Information supplied:
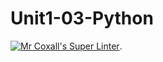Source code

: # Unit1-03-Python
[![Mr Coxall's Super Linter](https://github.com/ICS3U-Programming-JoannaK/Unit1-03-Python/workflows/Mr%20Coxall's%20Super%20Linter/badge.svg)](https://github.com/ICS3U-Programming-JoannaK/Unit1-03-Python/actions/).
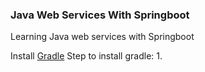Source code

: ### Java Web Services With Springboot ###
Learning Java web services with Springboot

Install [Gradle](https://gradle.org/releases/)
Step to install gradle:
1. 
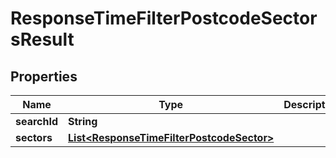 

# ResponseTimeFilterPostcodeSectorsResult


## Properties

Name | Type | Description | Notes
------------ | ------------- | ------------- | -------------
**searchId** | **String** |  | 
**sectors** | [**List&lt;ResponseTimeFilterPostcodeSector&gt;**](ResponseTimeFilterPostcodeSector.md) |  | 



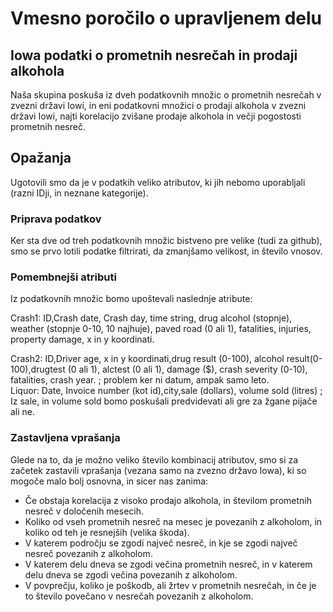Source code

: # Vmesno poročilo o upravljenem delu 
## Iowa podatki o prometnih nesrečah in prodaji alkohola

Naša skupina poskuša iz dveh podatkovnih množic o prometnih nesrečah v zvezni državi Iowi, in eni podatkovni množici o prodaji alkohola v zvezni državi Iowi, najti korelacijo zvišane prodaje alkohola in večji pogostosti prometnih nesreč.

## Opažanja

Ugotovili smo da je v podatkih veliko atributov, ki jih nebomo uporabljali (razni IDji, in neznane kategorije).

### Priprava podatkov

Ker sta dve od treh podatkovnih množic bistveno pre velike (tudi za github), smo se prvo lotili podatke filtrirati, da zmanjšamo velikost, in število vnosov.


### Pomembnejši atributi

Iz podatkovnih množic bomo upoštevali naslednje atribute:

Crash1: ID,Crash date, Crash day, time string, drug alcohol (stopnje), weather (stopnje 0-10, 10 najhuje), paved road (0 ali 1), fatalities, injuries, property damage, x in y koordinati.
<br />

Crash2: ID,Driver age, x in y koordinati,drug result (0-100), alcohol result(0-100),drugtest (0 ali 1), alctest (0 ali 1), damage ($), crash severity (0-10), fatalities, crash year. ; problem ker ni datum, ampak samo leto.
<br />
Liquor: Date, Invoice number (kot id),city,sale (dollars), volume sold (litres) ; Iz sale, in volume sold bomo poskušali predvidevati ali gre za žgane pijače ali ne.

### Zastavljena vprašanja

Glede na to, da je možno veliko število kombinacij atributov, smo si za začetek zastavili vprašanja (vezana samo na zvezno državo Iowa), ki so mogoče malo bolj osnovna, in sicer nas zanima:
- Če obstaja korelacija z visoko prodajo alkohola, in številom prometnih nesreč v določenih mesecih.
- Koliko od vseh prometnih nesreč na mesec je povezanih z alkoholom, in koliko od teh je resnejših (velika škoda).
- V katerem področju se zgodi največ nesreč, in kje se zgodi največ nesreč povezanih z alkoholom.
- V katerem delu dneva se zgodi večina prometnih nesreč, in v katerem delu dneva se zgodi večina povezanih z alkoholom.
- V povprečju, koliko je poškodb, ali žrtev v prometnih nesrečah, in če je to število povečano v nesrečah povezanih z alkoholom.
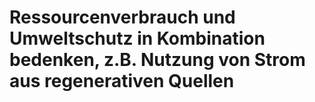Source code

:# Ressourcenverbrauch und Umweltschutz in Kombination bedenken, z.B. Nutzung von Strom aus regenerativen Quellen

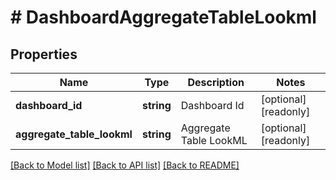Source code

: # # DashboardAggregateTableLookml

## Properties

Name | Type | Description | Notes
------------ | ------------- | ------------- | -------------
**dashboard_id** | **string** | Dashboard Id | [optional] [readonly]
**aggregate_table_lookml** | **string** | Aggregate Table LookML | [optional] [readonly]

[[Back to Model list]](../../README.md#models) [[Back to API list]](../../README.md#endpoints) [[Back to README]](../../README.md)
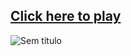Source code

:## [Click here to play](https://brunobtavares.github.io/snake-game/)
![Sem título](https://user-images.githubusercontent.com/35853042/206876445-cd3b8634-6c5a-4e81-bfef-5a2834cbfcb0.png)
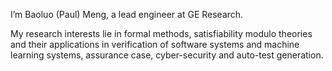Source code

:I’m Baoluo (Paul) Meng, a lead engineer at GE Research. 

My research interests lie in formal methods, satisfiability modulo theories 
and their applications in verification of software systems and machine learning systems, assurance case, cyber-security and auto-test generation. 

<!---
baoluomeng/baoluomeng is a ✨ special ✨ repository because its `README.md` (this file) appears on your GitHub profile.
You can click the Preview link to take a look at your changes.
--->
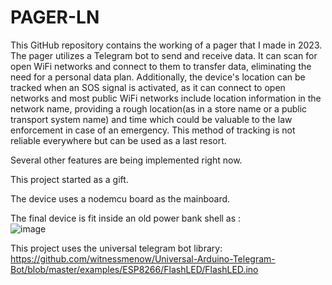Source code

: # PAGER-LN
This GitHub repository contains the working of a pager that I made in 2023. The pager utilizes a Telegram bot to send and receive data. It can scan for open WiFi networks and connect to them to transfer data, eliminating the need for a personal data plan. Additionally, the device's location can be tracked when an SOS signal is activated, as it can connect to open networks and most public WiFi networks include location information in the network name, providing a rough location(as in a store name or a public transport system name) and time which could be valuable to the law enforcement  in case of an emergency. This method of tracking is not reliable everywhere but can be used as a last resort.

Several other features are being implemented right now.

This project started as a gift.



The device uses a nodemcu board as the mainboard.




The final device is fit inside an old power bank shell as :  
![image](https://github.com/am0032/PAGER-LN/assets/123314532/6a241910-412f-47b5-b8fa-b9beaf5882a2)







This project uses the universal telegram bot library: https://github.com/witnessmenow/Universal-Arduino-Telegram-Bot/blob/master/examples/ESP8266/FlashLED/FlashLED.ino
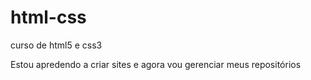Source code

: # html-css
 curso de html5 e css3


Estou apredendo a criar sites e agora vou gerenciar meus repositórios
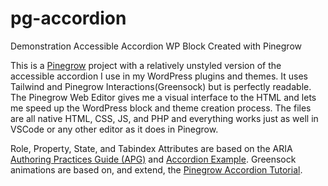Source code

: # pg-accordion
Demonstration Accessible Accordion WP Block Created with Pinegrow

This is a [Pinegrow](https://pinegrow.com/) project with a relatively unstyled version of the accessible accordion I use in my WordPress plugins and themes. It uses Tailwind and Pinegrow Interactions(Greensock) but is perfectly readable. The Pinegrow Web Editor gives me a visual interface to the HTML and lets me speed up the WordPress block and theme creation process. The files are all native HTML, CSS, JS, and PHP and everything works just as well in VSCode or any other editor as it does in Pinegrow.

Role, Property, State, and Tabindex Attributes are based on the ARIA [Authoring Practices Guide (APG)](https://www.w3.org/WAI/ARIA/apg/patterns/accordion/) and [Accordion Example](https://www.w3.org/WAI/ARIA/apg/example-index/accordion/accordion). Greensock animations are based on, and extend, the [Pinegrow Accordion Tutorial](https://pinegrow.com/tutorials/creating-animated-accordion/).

==

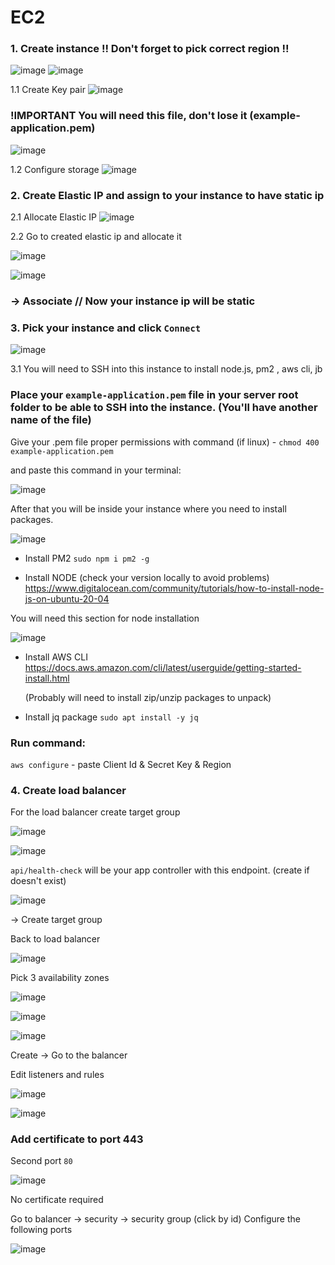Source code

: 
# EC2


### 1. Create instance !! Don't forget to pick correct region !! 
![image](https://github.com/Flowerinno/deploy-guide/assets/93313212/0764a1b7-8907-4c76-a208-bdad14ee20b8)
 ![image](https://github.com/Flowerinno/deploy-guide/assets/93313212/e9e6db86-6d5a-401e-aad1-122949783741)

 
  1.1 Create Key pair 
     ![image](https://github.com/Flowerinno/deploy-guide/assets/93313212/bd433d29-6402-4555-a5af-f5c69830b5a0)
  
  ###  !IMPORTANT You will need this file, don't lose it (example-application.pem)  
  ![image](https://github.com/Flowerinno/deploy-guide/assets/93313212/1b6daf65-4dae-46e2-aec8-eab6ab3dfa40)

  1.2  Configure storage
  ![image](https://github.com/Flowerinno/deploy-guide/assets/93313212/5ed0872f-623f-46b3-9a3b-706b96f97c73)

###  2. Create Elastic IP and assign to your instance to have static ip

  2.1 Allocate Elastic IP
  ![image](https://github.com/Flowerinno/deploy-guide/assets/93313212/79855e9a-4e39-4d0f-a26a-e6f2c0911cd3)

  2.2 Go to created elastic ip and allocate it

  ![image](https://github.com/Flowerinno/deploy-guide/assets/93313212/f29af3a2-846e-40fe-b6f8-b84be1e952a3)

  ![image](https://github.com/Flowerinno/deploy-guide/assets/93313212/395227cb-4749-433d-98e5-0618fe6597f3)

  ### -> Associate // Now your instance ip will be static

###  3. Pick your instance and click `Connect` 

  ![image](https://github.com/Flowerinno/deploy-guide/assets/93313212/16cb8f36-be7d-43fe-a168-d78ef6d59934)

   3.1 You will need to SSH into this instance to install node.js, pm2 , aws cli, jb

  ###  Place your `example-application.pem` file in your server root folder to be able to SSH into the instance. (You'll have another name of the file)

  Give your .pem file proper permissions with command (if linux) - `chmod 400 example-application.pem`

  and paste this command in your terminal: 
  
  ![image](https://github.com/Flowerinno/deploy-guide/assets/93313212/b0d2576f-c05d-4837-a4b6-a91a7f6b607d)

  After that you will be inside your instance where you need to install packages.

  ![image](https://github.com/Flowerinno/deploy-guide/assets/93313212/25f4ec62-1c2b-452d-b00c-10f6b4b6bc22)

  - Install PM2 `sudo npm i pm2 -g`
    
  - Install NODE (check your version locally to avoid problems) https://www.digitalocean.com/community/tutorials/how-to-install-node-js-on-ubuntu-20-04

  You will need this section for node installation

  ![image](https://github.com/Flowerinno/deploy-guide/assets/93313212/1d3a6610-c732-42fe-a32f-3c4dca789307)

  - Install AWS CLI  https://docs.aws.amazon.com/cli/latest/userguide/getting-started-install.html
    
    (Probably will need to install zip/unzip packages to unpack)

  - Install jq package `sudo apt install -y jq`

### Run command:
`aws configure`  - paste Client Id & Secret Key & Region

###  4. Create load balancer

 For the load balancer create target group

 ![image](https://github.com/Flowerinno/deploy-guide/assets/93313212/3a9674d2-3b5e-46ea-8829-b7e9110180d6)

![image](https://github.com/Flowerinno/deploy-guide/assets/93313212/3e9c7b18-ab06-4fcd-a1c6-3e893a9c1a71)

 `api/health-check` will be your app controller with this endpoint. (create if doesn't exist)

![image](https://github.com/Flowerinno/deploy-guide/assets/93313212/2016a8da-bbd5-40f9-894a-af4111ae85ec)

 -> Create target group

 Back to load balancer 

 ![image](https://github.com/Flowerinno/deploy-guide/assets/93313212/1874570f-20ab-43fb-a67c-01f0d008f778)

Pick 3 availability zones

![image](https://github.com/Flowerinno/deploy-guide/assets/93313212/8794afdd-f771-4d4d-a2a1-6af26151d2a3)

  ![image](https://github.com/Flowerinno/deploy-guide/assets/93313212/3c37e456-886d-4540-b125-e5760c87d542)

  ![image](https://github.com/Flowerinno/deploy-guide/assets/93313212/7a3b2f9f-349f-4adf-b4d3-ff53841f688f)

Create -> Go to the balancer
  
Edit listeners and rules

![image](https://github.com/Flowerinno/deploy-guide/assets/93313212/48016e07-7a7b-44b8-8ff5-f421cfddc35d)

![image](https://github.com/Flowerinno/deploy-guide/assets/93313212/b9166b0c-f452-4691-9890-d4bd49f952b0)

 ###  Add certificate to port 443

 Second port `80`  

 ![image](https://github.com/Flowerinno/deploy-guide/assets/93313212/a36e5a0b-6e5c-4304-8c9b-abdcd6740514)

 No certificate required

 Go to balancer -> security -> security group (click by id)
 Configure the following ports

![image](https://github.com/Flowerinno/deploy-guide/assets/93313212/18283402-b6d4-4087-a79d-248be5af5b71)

...

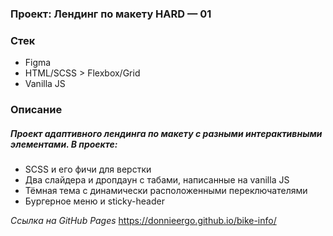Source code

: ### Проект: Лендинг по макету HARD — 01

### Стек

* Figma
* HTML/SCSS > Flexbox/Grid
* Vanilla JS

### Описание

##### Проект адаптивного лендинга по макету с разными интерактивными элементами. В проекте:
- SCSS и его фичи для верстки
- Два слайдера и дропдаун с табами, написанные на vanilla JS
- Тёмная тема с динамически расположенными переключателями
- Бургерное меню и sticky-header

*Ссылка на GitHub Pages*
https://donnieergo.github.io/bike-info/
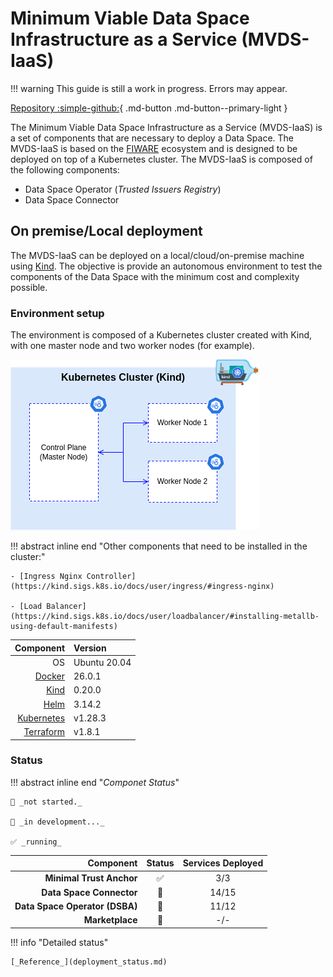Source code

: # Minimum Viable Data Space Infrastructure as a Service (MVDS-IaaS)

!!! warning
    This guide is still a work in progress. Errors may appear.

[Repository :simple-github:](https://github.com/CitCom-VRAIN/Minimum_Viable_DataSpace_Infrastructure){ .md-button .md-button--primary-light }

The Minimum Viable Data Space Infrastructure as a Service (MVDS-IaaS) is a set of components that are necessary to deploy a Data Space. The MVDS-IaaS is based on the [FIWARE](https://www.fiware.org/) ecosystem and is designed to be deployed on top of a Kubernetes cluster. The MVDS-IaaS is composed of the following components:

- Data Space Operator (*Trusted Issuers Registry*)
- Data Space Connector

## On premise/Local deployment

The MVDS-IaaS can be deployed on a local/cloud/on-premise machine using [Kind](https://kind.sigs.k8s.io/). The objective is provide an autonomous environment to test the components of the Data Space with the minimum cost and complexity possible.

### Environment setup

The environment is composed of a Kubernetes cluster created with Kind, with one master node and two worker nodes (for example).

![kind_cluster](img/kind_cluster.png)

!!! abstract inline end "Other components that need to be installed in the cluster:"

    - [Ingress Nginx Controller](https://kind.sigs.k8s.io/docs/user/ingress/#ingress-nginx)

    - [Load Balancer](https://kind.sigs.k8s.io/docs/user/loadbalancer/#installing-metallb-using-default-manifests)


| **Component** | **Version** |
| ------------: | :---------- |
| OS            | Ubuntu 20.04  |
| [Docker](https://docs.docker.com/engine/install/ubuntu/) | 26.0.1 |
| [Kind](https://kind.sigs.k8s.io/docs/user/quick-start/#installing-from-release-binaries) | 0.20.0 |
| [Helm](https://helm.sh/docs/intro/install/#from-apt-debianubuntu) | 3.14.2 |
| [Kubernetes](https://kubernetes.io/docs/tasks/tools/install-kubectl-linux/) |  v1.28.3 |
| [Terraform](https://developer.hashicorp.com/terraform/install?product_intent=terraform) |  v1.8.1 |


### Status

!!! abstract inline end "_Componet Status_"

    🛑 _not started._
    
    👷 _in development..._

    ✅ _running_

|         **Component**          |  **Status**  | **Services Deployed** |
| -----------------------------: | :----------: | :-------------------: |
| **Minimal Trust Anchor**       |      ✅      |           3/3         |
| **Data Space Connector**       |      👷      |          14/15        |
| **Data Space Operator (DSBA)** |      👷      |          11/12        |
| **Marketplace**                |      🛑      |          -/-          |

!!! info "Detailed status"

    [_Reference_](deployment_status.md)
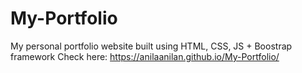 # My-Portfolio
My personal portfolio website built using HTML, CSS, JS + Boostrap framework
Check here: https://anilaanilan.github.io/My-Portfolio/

Exercise prompt: Each line above from the one with "The environment is" up to and including the one with "components that need" must be set down exactly, and no line outside that span may appear.

Answer for the task:
The environment is composed of a Kubernetes cluster created with Kind, with one master node and two worker nodes (for example).

![kind_cluster](img/kind_cluster.png)

!!! abstract inline end "Other components that need to be installed in the cluster:"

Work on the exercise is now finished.